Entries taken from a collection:
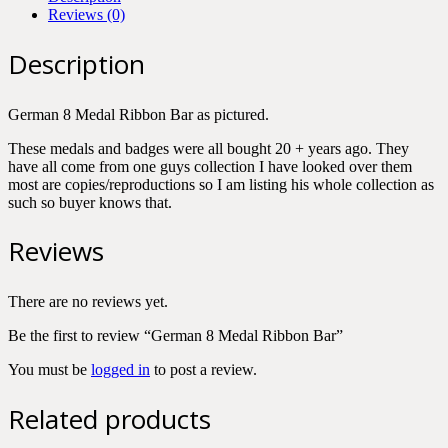
Reviews (0)
Description
German 8 Medal Ribbon Bar as pictured.
These medals and badges were all bought 20 + years ago. They
have all come from one guys collection I have looked over them
most are copies/reproductions so I am listing his whole collection as
such so buyer knows that.
Reviews
There are no reviews yet.
Be the first to review “German 8 Medal Ribbon Bar”
You must be
logged in
to post a review.
Related products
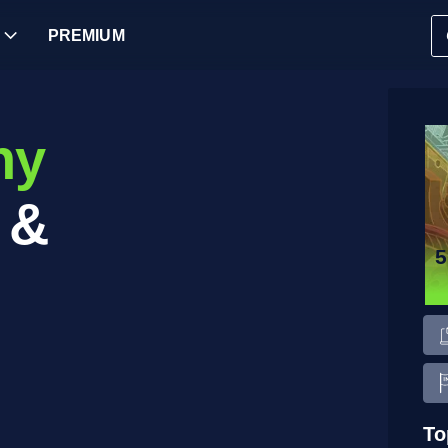
PREMIUM
ny
 &
To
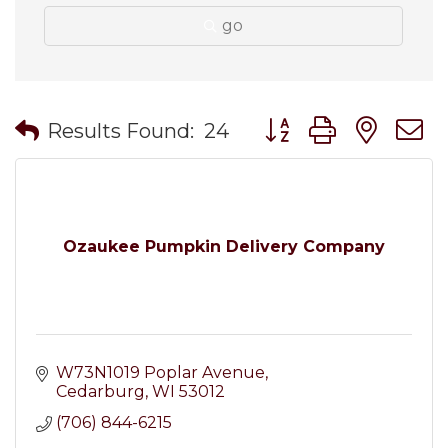
go
Button group with nes
Results Found:
24
Ozaukee Pumpkin Delivery Company
W73N1019 Poplar Avenue
Cedarburg
WI
53012
(706) 844-6215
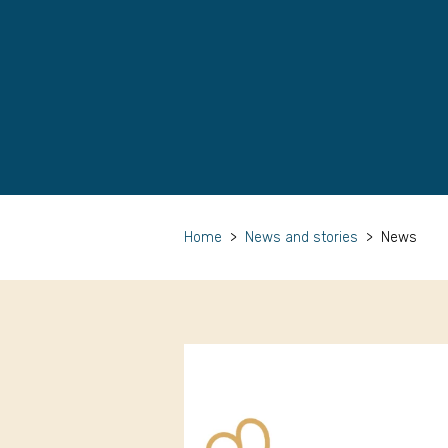
Home
>
News and stories
>
News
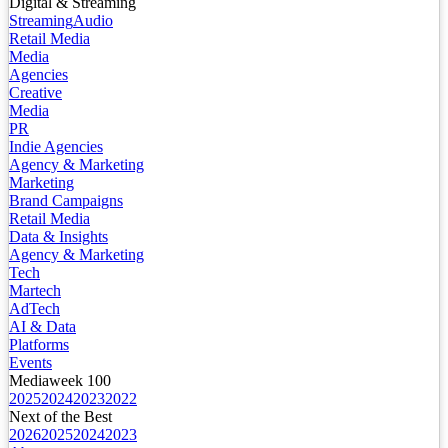
Digital & Streaming
Streaming
Audio
Retail Media
Media
Agencies
Creative
Media
PR
Indie Agencies
Agency & Marketing
Marketing
Brand Campaigns
Retail Media
Data & Insights
Agency & Marketing
Tech
Martech
AdTech
AI & Data
Platforms
Events
Mediaweek 100
2025
2024
2023
2022
Next of the Best
2026
2025
2024
2023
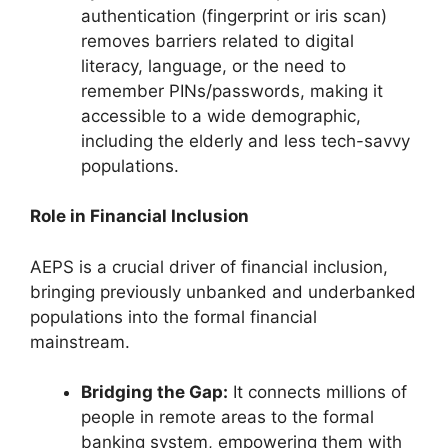
authentication (fingerprint or iris scan)
removes barriers related to digital
literacy, language, or the need to
remember PINs/passwords, making it
accessible to a wide demographic,
including the elderly and less tech-savvy
populations.
Role in Financial Inclusion
AEPS is a crucial driver of financial inclusion,
bringing previously unbanked and underbanked
populations into the formal financial
mainstream.
Bridging the Gap:
It connects millions of
people in remote areas to the formal
banking system, empowering them with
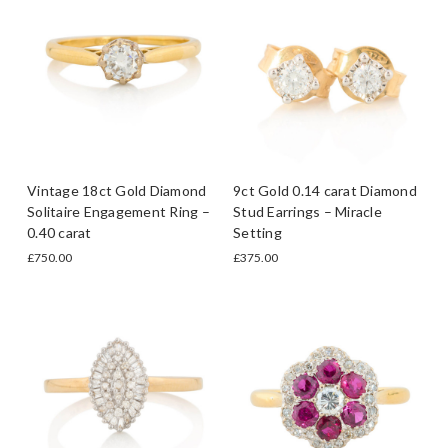
Vintage 18ct Gold Diamond
9ct Gold 0.14 carat Diamond
Solitaire Engagement Ring –
Stud Earrings – Miracle
0.40 carat
Setting
£750.00
£375.00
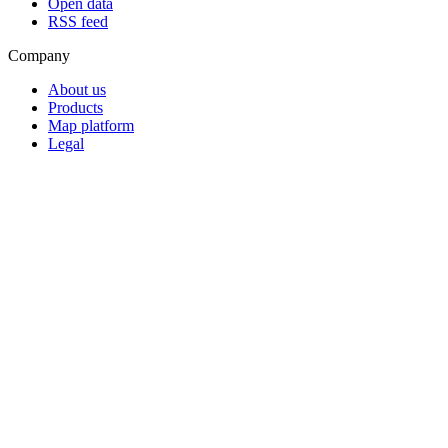
Open data
RSS feed
Company
About us
Products
Map platform
Legal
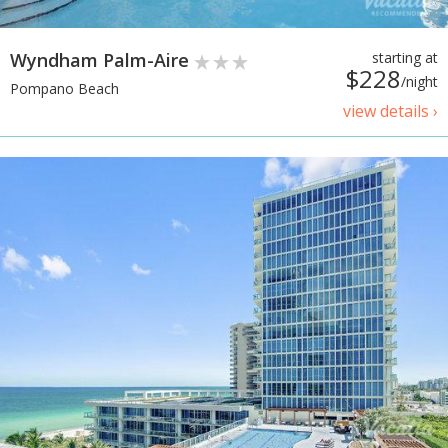
Wyndham Palm-Aire
starting at
$228
/night
Pompano Beach
view details ›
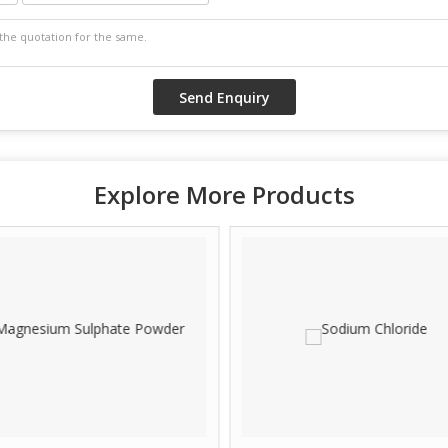
Explore More Products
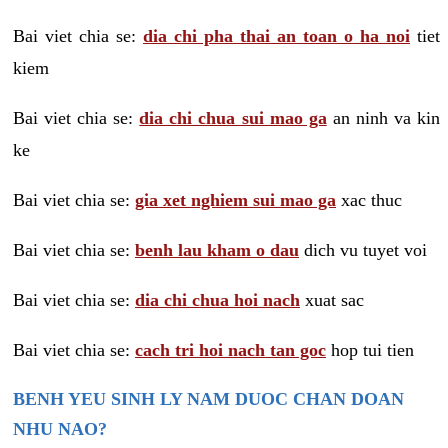
Bai viet chia se:
dia chi pha thai an toan o ha noi
tiet
kiem
Bai viet chia se:
dia chi chua sui mao ga
an ninh va kin
ke
Bai viet chia se:
gia xet nghiem sui mao ga
xac thuc
Bai viet chia se:
benh lau kham o dau
dich vu tuyet voi
Bai viet chia se:
dia chi chua hoi nach
xuat sac
Bai viet chia se:
cach tri hoi nach tan goc
hop tui tien
BENH YEU SINH LY NAM DUOC CHAN DOAN
NHU NAO?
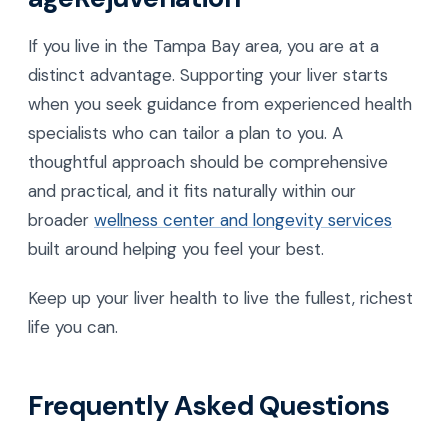
If you live in the Tampa Bay area, you are at a
distinct advantage. Supporting your liver starts
when you seek guidance from experienced health
specialists who can tailor a plan to you. A
thoughtful approach should be comprehensive
and practical, and it fits naturally within our
broader
wellness center and longevity services
built around helping you feel your best.
Keep up your liver health to live the fullest, richest
life you can.
Frequently Asked Questions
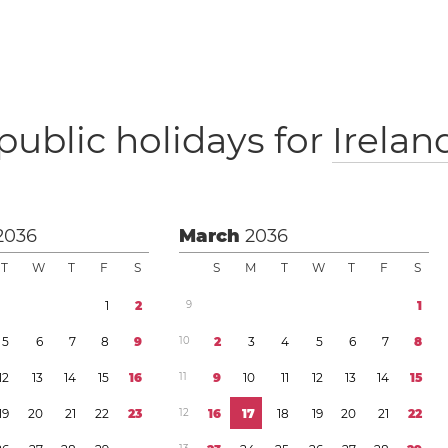
public holidays for
Irelan
2036
March
2036
T
W
T
F
S
S
M
T
W
T
F
S
1
2
9
1
5
6
7
8
9
1
0
2
3
4
5
6
7
8
1
2
1
3
1
4
1
5
1
6
1
1
9
1
0
1
1
1
2
1
3
1
4
1
5
1
9
2
0
2
1
2
2
2
3
1
2
1
6
1
7
1
8
1
9
2
0
2
1
2
2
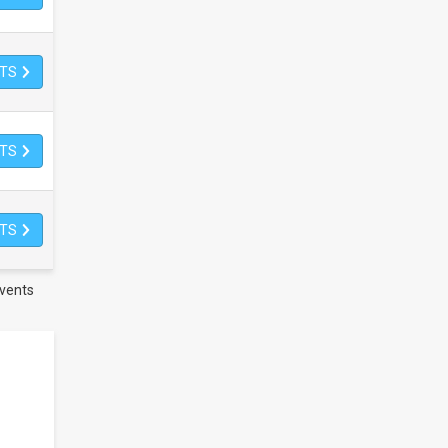
ETS
ETS
ETS
vents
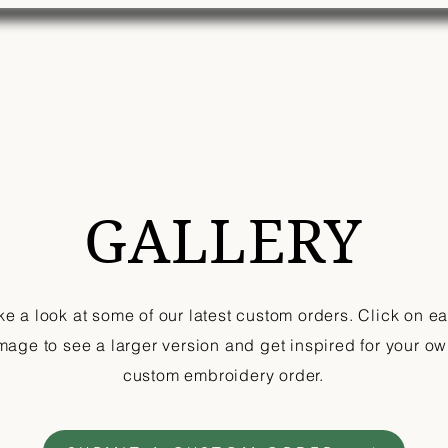
Home
Shop
Custom Order
Gallery
Mor
GALLERY
ke a look at some of our latest custom orders. Click on e
mage to see a larger version and get inspired for your o
custom embroidery order.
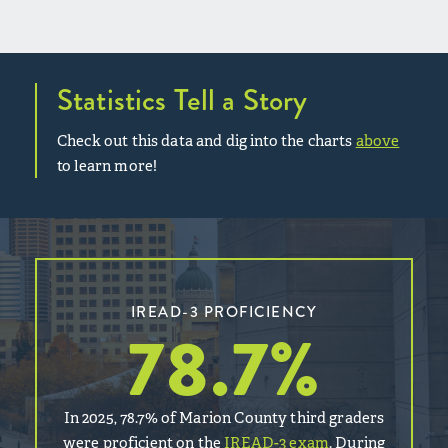
Statistics Tell a Story
Check out this data and dig into the charts
above
to learn more!
IREAD-3 PROFICIENCY
78.7
%
In 2025, 78.7% of Marion County third graders
were proficient on the
IREAD-3 exam
. During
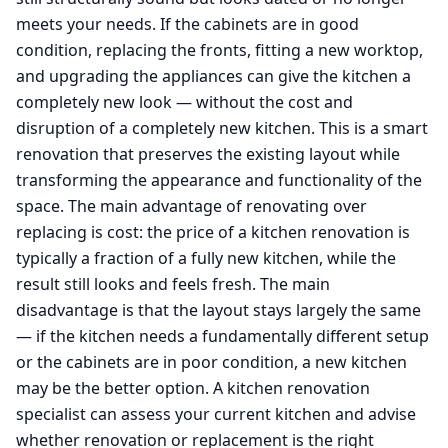
meets your needs. If the cabinets are in good
condition, replacing the fronts, fitting a new worktop,
and upgrading the appliances can give the kitchen a
completely new look — without the cost and
disruption of a completely new kitchen. This is a smart
renovation that preserves the existing layout while
transforming the appearance and functionality of the
space. The main advantage of renovating over
replacing is cost: the price of a kitchen renovation is
typically a fraction of a fully new kitchen, while the
result still looks and feels fresh. The main
disadvantage is that the layout stays largely the same
— if the kitchen needs a fundamentally different setup
or the cabinets are in poor condition, a new kitchen
may be the better option. A kitchen renovation
specialist can assess your current kitchen and advise
whether renovation or replacement is the right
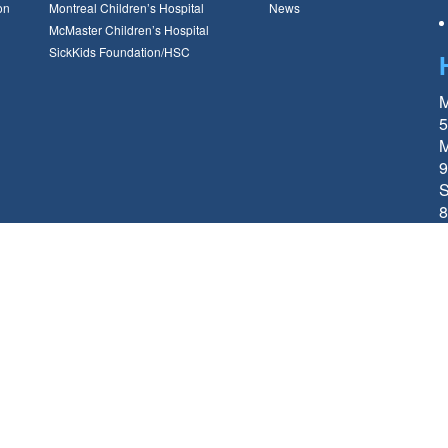
on
Montreal Children’s Hospital
News
McMaster Children’s Hospital
SickKids Foundation/HSC
M
5
M
9
S
8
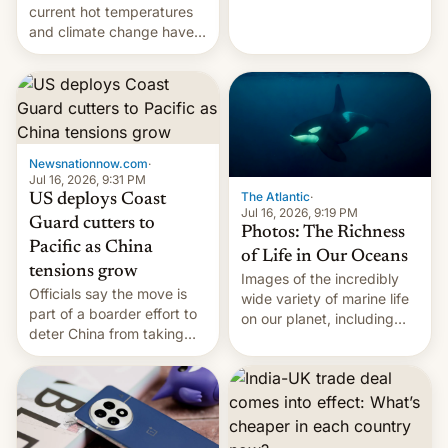
Kinshasa, DR Congo, and
current hot temperatures
New Delhi, India.
and climate change have
encouraged the fruit.
Newsnationnow.com
·
Jul 16, 2026, 9:31 PM
The Atlantic
·
US deploys Coast
Jul 16, 2026, 9:19 PM
Guard cutters to
Photos: The Richness
Pacific as China
of Life in Our Oceans
tensions grow
Images of the incredibly
Officials say the move is
wide variety of marine life
part of a boarder effort to
on our planet, including
deter China from taking
seabirds, marine mammals,
military action in the South
fish, corals, crustaceans,
China Sea.
and much more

*WHAT YOU SHOULD DO*: Exclude the images and output the lines above exactly.

*REPLY TO THE TASK*:
Reviews (0)
Description
German 8 Medal Ribbon Bar as pictured.
These medals and badges were all bought 20 + years ago. They
have all come from one guys collection I have looked over them
most are copies/reproductions so I am listing his whole collection as
such so buyer knows that.
Reviews
There are no reviews yet.
Be the first to review “German 8 Medal Ribbon Bar”
You must be
logged in
to post a review.
Related products
PREMIUM
ny
 &
To
go
Button group with nes
Results Found:
24
Ozaukee Pumpkin Delivery Company
W73N1019 Poplar Avenue
Cedarburg
WI
53012
(706) 844-6215
Home
>
News and stories
>
News
Digital & Streaming
Streaming
Audio
Retail Media
Media
Agencies
Creative
Media
PR
Indie Agencies
Agency & Marketing
Marketing
Brand Campaigns
Retail Media
Data & Insights
Agency & Marketing
Tech
Martech
AdTech
AI & Data
Platforms
Events
Mediaweek 100
2025
2024
2023
2022
Next of the Best
2026
2025
2024
2023
authentication (fingerprint or iris scan)
removes barriers related to digital
literacy, language, or the need to
remember PINs/passwords, making it
accessible to a wide demographic,
including the elderly and less tech-savvy
populations.
Role in Financial Inclusion
AEPS is a crucial driver of financial inclusion,
bringing previously unbanked and underbanked
populations into the formal financial
mainstream.
Bridging the Gap:
It connects millions of
people in remote areas to the formal
banking system, empowering them with
Vintage 18ct Gold Diamond
9ct Gold 0.14 carat Diamond
Solitaire Engagement Ring –
Stud Earrings – Miracle
0.40 carat
Setting
£750.00
£375.00
Open data
RSS feed
Company
About us
Products
Map platform
Legal
Wyndham Palm-Aire
starting at
$228
/night
Pompano Beach
view details ›
Explore More Products
Bai viet chia se:
dia chi pha thai an toan o ha noi
tiet
kiem
Bai viet chia se:
dia chi chua sui mao ga
an ninh va kin
ke
Bai viet chia se:
gia xet nghiem sui mao ga
xac thuc
Bai viet chia se:
benh lau kham o dau
dich vu tuyet voi
Bai viet chia se:
dia chi chua hoi nach
xuat sac
Bai viet chia se:
cach tri hoi nach tan goc
hop tui tien
BENH YEU SINH LY NAM DUOC CHAN DOAN
NHU NAO?
If you live in the Tampa Bay area, you are at a
distinct advantage. Supporting your liver starts
when you seek guidance from experienced health
specialists who can tailor a plan to you. A
thoughtful approach should be comprehensive
and practical, and it fits naturally within our
broader
wellness center and longevity services
built around helping you feel your best.
Keep up your liver health to live the fullest, richest
life you can.
Frequently Asked Questions
public holidays for
Irelan
2036
March
2036
T
W
T
F
S
S
M
T
W
T
F
S
1
2
9
1
5
6
7
8
9
1
0
2
3
4
5
6
7
8
1
2
1
3
1
4
1
5
1
6
1
1
9
1
0
1
1
1
2
1
3
1
4
1
5
1
9
2
0
2
1
2
2
2
3
1
2
1
6
1
7
1
8
1
9
2
0
2
1
2
2
ETS
ETS
ETS
vents
Home
Shop
Custom Order
Gallery
Mor
GALLERY
ke a look at some of our latest custom orders. Click on e
mage to see a larger version and get inspired for your o
custom embroidery order.
Statistics Tell a Story
Check out this data and dig into the charts
above
to learn more!
IREAD-3 PROFICIENCY
78.7
%
In 2025, 78.7% of Marion County third graders
were proficient on the
IREAD-3 exam
. During
meets your needs. If the cabinets are in good
condition, replacing the fronts, fitting a new worktop,
and upgrading the appliances can give the kitchen a
completely new look — without the cost and
disruption of a completely new kitchen. This is a smart
renovation that preserves the existing layout while
transforming the appearance and functionality of the
space. The main advantage of renovating over
replacing is cost: the price of a kitchen renovation is
typically a fraction of a fully new kitchen, while the
result still looks and feels fresh. The main
disadvantage is that the layout stays largely the same
— if the kitchen needs a fundamentally different setup
or the cabinets are in poor condition, a new kitchen
may be the better option. A kitchen renovation
specialist can assess your current kitchen and advise
whether renovation or replacement is the right
on
Montreal Children’s Hospital
News
McMaster Children’s Hospital
SickKids Foundation/HSC
M
5
M
9
S
8
Kinshasa, DR Congo, and
current hot temperatures
New Delhi, India.
and climate change have
encouraged the fruit.
Newsnationnow.com
·
Jul 16, 2026, 9:31 PM
The Atlantic
·
US deploys Coast
Jul 16, 2026, 9:19 PM
Guard cutters to
Photos: The Richness
Pacific as China
of Life in Our Oceans
tensions grow
Images of the incredibly
Officials say the move is
wide variety of marine life
part of a boarder effort to
on our planet, including
deter China from taking
seabirds, marine mammals,
military action in the South
fish, corals, crustaceans,
China Sea.
and much more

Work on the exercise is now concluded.